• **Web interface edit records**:
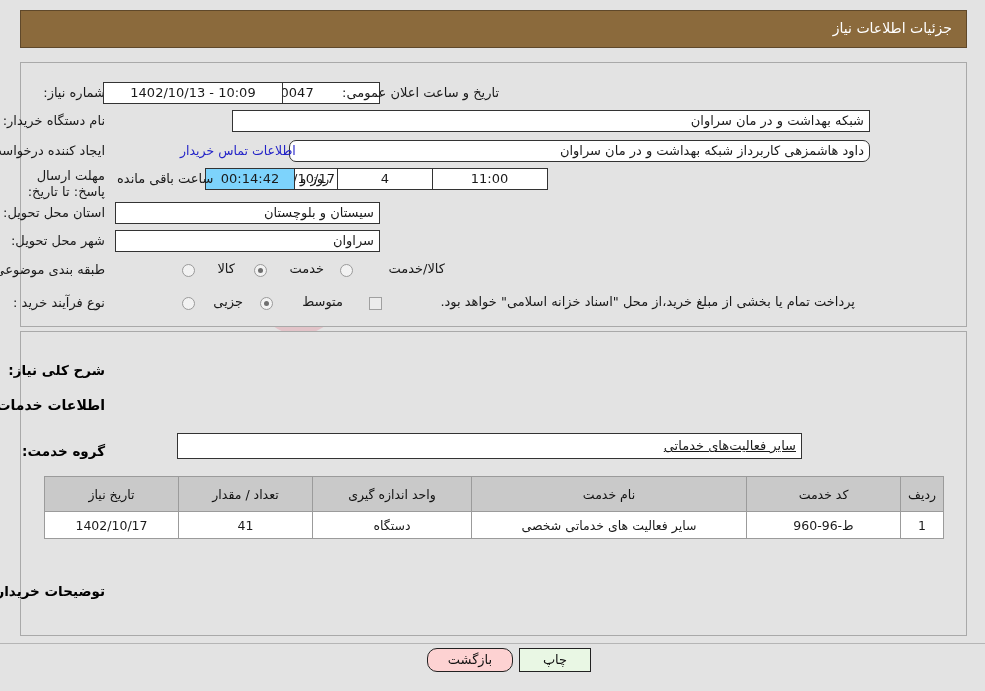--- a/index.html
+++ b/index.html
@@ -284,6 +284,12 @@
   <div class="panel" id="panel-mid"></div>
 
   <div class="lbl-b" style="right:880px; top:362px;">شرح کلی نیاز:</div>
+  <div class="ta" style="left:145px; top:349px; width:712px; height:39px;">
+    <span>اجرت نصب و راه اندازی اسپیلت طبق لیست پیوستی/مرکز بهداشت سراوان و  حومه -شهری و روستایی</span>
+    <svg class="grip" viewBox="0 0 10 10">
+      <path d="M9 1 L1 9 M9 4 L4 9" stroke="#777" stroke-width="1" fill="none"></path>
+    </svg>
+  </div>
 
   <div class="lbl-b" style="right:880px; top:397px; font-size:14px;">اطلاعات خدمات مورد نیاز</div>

• **Your assignment**: Up to and including the final line of the data above, please copy every line exactly, starting from the one that contains "-284,6 +284,12 @@".

• **Response**:
@@ -284,6 +284,12 @@
   <div class="panel" id="panel-mid"></div>
 
   <div class="lbl-b" style="right:880px; top:362px;">شرح کلی نیاز:</div>
+  <div class="ta" style="left:145px; top:349px; width:712px; height:39px;">
+    <span>اجرت نصب و راه اندازی اسپیلت طبق لیست پیوستی/مرکز بهداشت سراوان و  حومه -شهری و روستایی</span>
+    <svg class="grip" viewBox="0 0 10 10">
+      <path d="M9 1 L1 9 M9 4 L4 9" stroke="#777" stroke-width="1" fill="none"></path>
+    </svg>
+  </div>
 
   <div class="lbl-b" style="right:880px; top:397px; font-size:14px;">اطلاعات خدمات مورد نیاز</div>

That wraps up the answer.